Problem Solutions in Fluid Mechanics I

The fluid mechanics taught in introductory physics is an ideal topic for demonstrating how to teach in terms of basic ideas. There are four important principles taught in introductory fluid mechanics. They are: (i) pressure variation with height; (ii) Archimedes’ principle; (iii) equation of continuity; and (iv) Bernoulli’s equation. These four can be combined with mechanics principles such as Newton’s second law and the conditions for static equilibrium in a wide range of interesting problems. I will cover my problem-solving approach for fluids in three separate articles. As usual, I describe the method in terms of problem solutions.

The unusual notation I use is summarized in the Ezine article “Teaching Rotational Dynamics”. I do have to introduce some new notation here, the symbols for volume and area mass density. Volume mass density will be represented by an italicized capital P with a subscript (lower case letters) representing a substance. For example the volume mass density of sea water is represented by Psw. The surface mass density is represented by an italicized capital S with a subscript (lower case letters) representing a substance. For example, the surface mass density of copper is Scu.

Problem. A girl holds a string attached to a helium-filled balloon of volume V= 0.320 m**3. The mass of the rubber of the balloon is Mr = 14.0 g, the mass of the string is negligible, the density of the helium is Ph = 0.18 kg/m**3, and the density of the air is Pa = 1.2 kg/m**3. What is the tension in the string?

Analysis. We investigate the static equilibrium of the balloon. (i) The balloon is touching the air, which exerts an upward buoyant force B on it. The buoyant force is equal to the weight of the air displaced:

……………………………….Archimedes’ Principle

………………………………………..B = PaVG

(ii) The balloon is also touching the string, which exerts a downward tension T on it. (iii) The gravitational force W on the balloon is the weight of the rubber plus the weight of the enclosed helium:

…………………………………….W = MrG + PhVG.

Since the balloon is stationary, it in static equilibrium. We now have with the help of a free-body diagram

………………………..Conditions for Static Equilibrium

……………………………………..SUM(Fy) = 0

……………………………………..B – T – W = 0

………………………….PaVG – T – MrG – PhVG = 0,

so………………………..T = (Pa – Ph)VG – MrG.

You can do the arithmetic. You’ll find that T = 3.2 N.

Problem. A hollow cubical box is made of thin sheet metal whose mass density per unit area is Ssm = 30 kg/m**2. What minimum size must the box have if it is to float in sea water (Psw = 1025 kg/m**3)? Do you see why an ocean liner made of thick metal sheets can float?

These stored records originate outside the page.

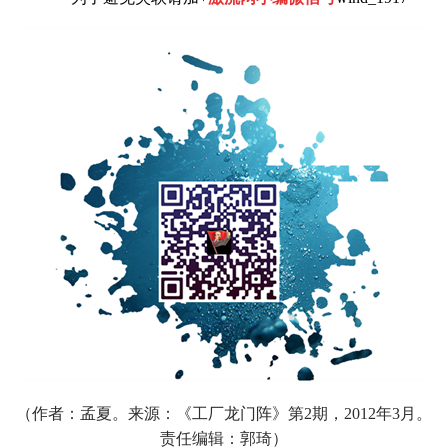
（作者：
孟夏。来源：《工厂龙门阵》第2期，2012年3月。
责任编辑：郭琦）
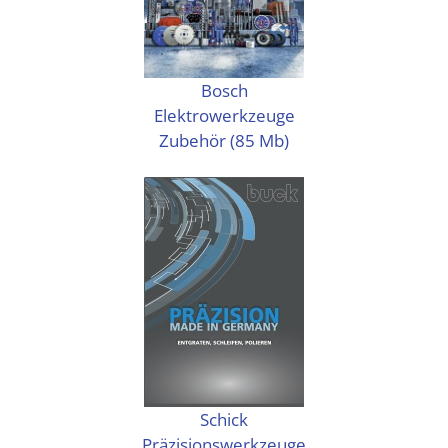
Bosch
Elektrowerkzeuge
Zubehör (85 Mb)
Schick
Präzisionswerkzeuge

Analysis. Let’s consider a cubical box with sides of length L. We’ll assume the box floats with its vertical sides submerged to a depth H and then calculate H. If H < L, the box floats; if H > L, the box sinks. Independent of size, the only forces on the box are (i) its buoyancy and (ii) its weight. The buoyancy is the weight of the sea water displaced. With the box submerged to a depth H, the volume submerged is V = HL**2, and the buoyant force B is

……………………………Archimedes’ Principle

………………………….B = PswVG = (PswHL**2)G.

The weight of the box is the sum of the weights of six sheets of area L**2:

………………………..W = MG = (6SsmL**2)G.

Assuming the box floats, we have with the help of a free-body diagram

……………………Conditions for Static Equilibrium

………………………………….SUM(Fy) = 0

…………………………………….B – W = 0

………………………….(PswHL**2)G – (6SsmL**2)G = 0,

and…………………………… H = 6Ssm/Psw.

With the given values for Ssm and Psw, we find from this equation that H = 0.18 m = 18 cm. Thus the box will be submerged to a depth of 18 cm when it floats, and the sides of the box must be greater than 18 cm — anything less and the box sinks. The same reasoning can be applied to actual sea vessels. Their hulls are much thicker than our box so Ssm, and therefore minimum size for floating, is much larger.

I’ve just covered two problem solutions in fluid mechanics. These problems are considered fairly difficult for introductory physics students. However, they are, in fact, quite easy if they are approached in terms of what I call basic principles. In both cases, straight-forward applications of Archimedes’ principle and one of the conditions for static equilibrium lead to a very simple solution.